You've successfully compared apples to nuclear warheads. This is the ultimate false equivalence.
North Korea: Faces chronic, life-threatening food deficits every single year. The UN's World Food Programme regularly reports on the urgent need for aid. "No longer starving" means they aren't dying en masse like the 90s, but they are still malnourished and food insecure on a systemic level.
South Korea (Your link): Your linked paper discusses household food insecurity in a high-income country, meaning people worry about access to nutritious or preferred food due to cost. This is a poverty and inequality problem, a tragedy of capitalism. It is not comparable to the physical risk of starvation and widespread childhood stunting seen in the DPRK. Zero South Koreans have died of famine in the last 70 years.

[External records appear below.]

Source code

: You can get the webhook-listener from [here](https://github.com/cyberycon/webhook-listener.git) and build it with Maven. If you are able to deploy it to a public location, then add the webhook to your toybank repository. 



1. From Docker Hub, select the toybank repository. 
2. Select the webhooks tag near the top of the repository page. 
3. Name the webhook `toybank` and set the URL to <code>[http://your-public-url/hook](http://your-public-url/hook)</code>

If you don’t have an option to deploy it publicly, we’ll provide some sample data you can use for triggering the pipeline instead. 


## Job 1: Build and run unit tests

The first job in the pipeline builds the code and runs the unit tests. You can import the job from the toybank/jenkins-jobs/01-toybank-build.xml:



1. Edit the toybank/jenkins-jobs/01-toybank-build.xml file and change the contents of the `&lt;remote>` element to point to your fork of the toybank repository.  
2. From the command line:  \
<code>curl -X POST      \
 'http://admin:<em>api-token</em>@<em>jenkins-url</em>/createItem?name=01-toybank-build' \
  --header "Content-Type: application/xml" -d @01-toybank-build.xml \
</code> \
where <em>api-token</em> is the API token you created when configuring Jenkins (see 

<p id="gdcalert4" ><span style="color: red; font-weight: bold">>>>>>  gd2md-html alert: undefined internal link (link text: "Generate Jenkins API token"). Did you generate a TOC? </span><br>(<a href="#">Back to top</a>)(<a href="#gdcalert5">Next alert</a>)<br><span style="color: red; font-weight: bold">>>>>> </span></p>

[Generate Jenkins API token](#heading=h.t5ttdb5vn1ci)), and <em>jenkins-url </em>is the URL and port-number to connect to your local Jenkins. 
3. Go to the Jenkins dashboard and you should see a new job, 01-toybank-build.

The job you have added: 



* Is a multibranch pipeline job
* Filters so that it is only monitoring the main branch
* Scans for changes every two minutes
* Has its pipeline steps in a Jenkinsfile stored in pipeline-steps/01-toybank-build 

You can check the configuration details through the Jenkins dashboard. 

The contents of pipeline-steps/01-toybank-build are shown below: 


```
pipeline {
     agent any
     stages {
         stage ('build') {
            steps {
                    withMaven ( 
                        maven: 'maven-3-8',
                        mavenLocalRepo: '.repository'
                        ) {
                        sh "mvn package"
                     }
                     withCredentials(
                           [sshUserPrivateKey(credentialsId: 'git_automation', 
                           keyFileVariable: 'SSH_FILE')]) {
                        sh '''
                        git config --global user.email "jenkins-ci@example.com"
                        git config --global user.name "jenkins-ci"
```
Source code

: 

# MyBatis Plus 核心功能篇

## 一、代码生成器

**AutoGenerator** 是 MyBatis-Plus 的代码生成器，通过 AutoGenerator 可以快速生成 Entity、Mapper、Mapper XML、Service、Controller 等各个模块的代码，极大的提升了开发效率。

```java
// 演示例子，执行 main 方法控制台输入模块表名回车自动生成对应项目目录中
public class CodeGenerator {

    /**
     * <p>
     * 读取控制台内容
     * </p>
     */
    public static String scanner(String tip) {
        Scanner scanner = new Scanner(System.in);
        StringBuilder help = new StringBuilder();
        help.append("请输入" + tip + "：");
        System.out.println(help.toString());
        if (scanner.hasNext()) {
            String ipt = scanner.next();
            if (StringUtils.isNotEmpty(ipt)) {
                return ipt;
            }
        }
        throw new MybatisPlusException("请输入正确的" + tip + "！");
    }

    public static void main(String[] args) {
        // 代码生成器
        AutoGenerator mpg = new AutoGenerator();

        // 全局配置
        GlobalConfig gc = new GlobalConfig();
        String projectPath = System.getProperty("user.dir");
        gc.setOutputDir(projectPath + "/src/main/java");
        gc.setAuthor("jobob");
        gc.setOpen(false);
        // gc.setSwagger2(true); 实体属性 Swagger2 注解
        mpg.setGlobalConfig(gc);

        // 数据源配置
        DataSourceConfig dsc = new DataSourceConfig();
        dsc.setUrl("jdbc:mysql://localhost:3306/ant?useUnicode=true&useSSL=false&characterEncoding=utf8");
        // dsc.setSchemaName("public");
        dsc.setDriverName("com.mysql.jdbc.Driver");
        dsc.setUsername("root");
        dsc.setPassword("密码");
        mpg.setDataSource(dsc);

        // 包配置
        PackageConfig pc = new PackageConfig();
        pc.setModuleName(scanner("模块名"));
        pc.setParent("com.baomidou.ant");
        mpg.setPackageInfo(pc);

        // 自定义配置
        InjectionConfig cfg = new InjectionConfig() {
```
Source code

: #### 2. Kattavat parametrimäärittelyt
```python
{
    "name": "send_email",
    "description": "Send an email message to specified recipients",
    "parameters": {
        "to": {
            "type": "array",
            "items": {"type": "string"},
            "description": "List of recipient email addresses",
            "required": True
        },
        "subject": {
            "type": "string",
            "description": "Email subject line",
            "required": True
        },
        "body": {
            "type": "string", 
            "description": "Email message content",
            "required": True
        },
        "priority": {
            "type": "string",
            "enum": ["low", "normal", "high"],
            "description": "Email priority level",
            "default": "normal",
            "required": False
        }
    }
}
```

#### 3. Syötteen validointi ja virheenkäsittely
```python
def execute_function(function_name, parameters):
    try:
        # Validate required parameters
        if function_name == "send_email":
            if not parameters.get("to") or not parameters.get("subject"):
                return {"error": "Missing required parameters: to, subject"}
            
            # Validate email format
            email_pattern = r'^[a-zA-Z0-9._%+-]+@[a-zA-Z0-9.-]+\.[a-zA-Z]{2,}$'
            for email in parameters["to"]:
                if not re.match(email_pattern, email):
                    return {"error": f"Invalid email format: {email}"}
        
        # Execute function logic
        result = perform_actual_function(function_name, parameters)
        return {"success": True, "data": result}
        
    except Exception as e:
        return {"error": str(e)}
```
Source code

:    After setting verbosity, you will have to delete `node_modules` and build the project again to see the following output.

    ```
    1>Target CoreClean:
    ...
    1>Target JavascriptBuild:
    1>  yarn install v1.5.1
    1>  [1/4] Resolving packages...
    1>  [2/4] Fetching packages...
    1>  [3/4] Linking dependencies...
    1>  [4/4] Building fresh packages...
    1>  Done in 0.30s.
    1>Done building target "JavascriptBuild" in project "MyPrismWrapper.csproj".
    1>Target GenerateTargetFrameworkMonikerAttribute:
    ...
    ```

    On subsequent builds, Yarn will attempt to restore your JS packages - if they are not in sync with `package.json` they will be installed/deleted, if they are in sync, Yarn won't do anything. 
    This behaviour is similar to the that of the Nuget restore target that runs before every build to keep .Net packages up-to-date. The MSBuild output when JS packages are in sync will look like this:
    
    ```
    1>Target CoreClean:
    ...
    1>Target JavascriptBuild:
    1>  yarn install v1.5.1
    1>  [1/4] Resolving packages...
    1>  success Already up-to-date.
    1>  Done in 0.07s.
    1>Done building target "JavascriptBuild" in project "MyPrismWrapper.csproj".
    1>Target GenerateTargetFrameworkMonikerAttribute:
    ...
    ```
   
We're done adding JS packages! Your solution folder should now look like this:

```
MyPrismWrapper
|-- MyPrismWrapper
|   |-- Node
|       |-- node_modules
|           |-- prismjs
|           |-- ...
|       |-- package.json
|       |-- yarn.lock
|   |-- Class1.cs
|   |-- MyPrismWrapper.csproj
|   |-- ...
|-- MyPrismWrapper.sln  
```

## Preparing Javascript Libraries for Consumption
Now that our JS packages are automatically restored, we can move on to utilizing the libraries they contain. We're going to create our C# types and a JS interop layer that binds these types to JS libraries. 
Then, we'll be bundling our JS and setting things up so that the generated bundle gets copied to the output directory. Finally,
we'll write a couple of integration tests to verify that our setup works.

"GDP is not a measure of quality of life as any economist would tell you. There are actual measures like PQL for that." "Economic output has fuck all to do with the standard of living."
You're swinging hard against standard economics here.
GDP is the Base: GDP measures the total value of goods and services produced. A high GDP means a country has the resources to fund better healthcare, education, and infrastructure. High economic output is a prerequisite for a high standard of living. South Korea’s massive GDP allows it to fund its universal healthcare system (one of the world's best) and its world-class infrastructure.
PQLI vs. HDI: You mentioned the PQLI (Physical Quality of Life Index). That index was mostly retired in the 1990s and replaced by the HDI (Human Development Index) because PQLI was too simplistic. As previously stated, South Korea ranks high on the modern HDI; North Korea ranks abysmally low. If GDP doesn't matter, why is North Korea's HDI so low?
"What the south doesn’t have is guarantees of access. You do not have a job guarantee and without a job you have nothing. That’s the elephant in the room that you artlessly danced around." "People in DPRK have guaranteed housing, jobs, food, healthcare..."
This is the central ideological fantasy: A guarantee of low-quality, insufficient welfare is better than the risk of high-quality capitalism.
North Korean Guarantee: The "guarantee" of a job is often meaningless labor in the fields or factories for zero pay, contributing to a non-existent pension, with substandard "guaranteed" food. The guarantee is a guarantee of poverty and subservience.
South Korean Safety Net: The ROK has unemployment benefits, welfare programs, and universal health insurance. The South doesn't guarantee you a job, but it does guarantee you access to essential services and the freedom to start your own business, organize, or pursue a better life, which is why people are flooding out of your guaranteed system.
You are confusing a piece of paper that says "guaranteed" with a functional system that actually provides a high standard of living.
"Sure little buddy. You keep on believing that."
I'll keep believing in the hard facts provided by the UN, the Bank of Korea, and 34,000 eyewitnesses who risked their lives to escape. You stick to the fantasy.